Myerowitz, a Bangor chiropractor, knows the sweet taste of victory from his racewalking days. He holds two international gold medals, three silver and two bronze for racewalking. He also won six American racewalking championships and set a national record in 1990. He referees high school and middle school basketball and field hockey in the Bangor area.
Three years ago, he decided to start weight training, telling himself, “I need to condition myself better … to keep up my skills, my reaction time.”
Earlier this winter, when a member of the Union Street Athletics powerlifting team approached Myerowitz at the gym, he was surprised.
“I said I don’t lift very much, only 120 pounds,” he said, not knowing that by benching 120 pounds, he already tied the national record. Hearing that, Myerowitz agreed to give it a shot. Unfortunately, all did not go according to plan.
On New Year’s Eve, Myerowitz slipped on a patch of black ice and fell. “I landed on my head first,” he said. He had a concussion and wasn’t able to train. “I was fortunate – not a broken bone, no motor dysfunction, no sensory dysfunction, just vertigo. I realized science was right, the world does spin.”
With only three weeks left to train, Myerowitz was worried he wouldn’t be able to get back to where he had been. Now, instead of hoping to blow the record out of the water, he was hoping to meet it. “For nine weeks, I didn’t train. Nine weeks of deconditioning. I cut my load back by 40 percent.” But by the weekend before the competition, he said he was back up to 120 pounds.
The Maine Games presented the competition at the Brewer Auditorium on Saturday. Not knowing the rules and regulations, Myerowitz was apprehensive.
“After the first round, I was absolutely comfortable,” he said. It was just getting through the warm-up and the first lift.
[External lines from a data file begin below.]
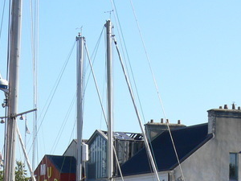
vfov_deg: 7.8
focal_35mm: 188
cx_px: 23
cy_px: 221
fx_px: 1309
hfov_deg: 10.5
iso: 80
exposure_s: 1/250
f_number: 5.6
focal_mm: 11.6
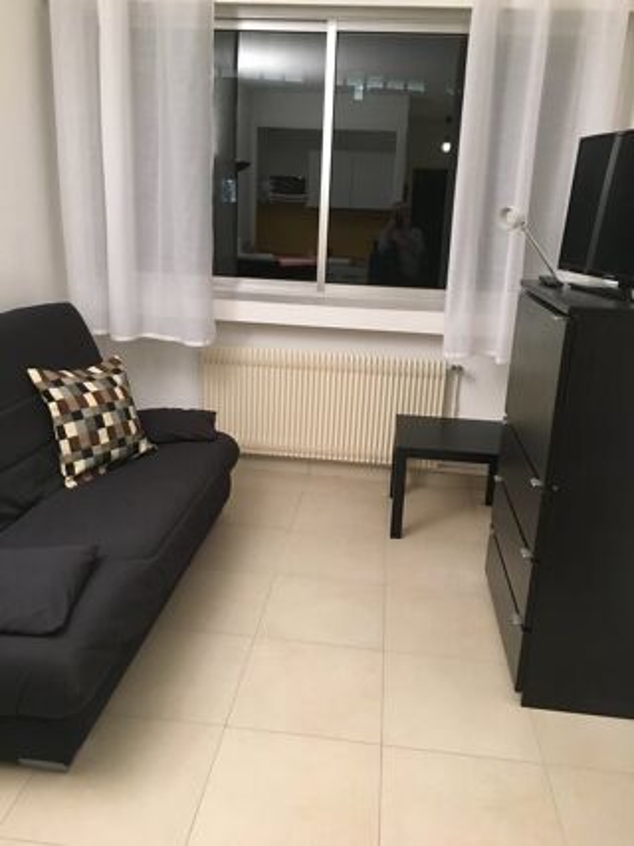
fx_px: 709
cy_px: 423
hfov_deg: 48.2
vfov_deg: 61.7
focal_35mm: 29
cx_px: 317
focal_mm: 4.15
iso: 200
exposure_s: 1/33
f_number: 2.2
Competitors have three attempts to make their lift, and on each one, they usually increase the weight, starting with something they know they’ll be able to pull off. Someone who is trying to break a state record is given a fourth opportunity.
Myerowitz followed that strategy. He benched 93.69 pounds the first round, 104.72 pounds the second, and 115.5 pounds on the third.
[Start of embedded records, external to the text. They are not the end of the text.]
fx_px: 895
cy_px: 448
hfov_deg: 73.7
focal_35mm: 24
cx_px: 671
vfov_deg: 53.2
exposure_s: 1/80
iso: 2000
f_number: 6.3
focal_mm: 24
“I didn’t realize I’d broken the record on the third lift. I was looking to go up to 121.” Regardless, Myerowitz was proud to have made three successful lifts. “God was good and I was able to set a new state record for my age group,” he said.
“The reason I do this is to give other people who are older encouragement. This is something new for me … At any age, things can happen, and people should be encouraged not to wither and die, and to do things,” he said.
Myerowitz is going to keep lifting and competing.
“My goal is to ultimately lift 180 pounds,” he said. When asked by a young basketball player why he keeps refereeing at his age, Myerowitz answered, “As long as I get to the end of the line before you do, I’m not going to hang up my shoes.”